(Saved data entries)
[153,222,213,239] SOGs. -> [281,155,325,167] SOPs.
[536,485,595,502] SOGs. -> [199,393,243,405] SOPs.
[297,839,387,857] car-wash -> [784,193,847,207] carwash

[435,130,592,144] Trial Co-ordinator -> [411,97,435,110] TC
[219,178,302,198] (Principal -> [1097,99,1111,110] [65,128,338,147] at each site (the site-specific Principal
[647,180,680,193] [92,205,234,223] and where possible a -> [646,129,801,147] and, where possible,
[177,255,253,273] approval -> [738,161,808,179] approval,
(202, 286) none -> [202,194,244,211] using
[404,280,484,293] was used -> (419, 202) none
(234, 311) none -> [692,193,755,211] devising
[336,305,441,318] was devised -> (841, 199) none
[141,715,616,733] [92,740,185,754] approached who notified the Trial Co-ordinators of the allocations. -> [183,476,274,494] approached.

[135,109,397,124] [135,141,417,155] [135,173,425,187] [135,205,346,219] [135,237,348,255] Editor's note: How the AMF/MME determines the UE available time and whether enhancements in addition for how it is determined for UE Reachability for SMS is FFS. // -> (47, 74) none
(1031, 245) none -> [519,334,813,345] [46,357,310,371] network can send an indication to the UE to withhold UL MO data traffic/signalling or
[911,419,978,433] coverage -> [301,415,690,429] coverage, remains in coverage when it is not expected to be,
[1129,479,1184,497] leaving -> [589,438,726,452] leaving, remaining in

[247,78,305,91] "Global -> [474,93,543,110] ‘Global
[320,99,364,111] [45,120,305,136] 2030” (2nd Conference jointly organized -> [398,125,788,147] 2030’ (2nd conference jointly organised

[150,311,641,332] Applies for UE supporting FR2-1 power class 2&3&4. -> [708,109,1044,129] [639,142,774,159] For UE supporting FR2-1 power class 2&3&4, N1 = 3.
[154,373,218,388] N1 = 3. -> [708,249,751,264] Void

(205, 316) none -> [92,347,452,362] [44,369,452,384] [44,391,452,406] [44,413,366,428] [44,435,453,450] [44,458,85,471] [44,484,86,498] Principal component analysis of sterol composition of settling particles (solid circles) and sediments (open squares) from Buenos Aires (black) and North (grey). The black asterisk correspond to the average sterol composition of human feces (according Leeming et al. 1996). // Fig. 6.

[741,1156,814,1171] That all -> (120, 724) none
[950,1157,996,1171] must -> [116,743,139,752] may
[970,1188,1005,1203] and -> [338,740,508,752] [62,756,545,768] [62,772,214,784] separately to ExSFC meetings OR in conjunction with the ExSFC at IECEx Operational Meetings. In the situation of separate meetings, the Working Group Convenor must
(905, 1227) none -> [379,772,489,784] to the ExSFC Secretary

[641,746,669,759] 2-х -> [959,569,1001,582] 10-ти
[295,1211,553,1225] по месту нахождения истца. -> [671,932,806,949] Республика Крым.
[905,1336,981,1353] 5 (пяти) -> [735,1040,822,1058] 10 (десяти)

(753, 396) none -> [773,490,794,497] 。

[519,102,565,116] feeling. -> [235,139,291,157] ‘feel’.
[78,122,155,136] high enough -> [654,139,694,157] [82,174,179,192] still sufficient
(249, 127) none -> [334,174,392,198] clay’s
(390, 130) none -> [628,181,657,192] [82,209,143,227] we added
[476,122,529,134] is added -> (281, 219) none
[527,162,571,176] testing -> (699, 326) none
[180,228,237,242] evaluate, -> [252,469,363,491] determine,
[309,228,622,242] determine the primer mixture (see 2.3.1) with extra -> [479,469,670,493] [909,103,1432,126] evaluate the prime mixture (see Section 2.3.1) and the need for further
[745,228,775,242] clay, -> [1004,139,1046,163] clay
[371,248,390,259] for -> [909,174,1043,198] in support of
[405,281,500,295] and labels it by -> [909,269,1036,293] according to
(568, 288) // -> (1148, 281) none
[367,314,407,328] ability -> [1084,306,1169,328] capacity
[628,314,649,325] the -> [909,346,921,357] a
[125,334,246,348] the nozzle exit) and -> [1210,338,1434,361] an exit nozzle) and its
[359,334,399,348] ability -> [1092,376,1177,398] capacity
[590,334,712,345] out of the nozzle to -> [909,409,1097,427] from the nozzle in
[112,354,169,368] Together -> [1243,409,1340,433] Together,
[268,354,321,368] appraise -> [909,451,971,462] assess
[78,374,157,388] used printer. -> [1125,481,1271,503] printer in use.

Task:
Only lines that contain "must" are needed, so copy each of them from the data.

Problem solution:
[950,1157,996,1171] must -> [116,743,139,752] may
[970,1188,1005,1203] and -> [338,740,508,752] [62,756,545,768] [62,772,214,784] separately to ExSFC meetings OR in conjunction with the ExSFC at IECEx Operational Meetings. In the situation of separate meetings, the Working Group Convenor must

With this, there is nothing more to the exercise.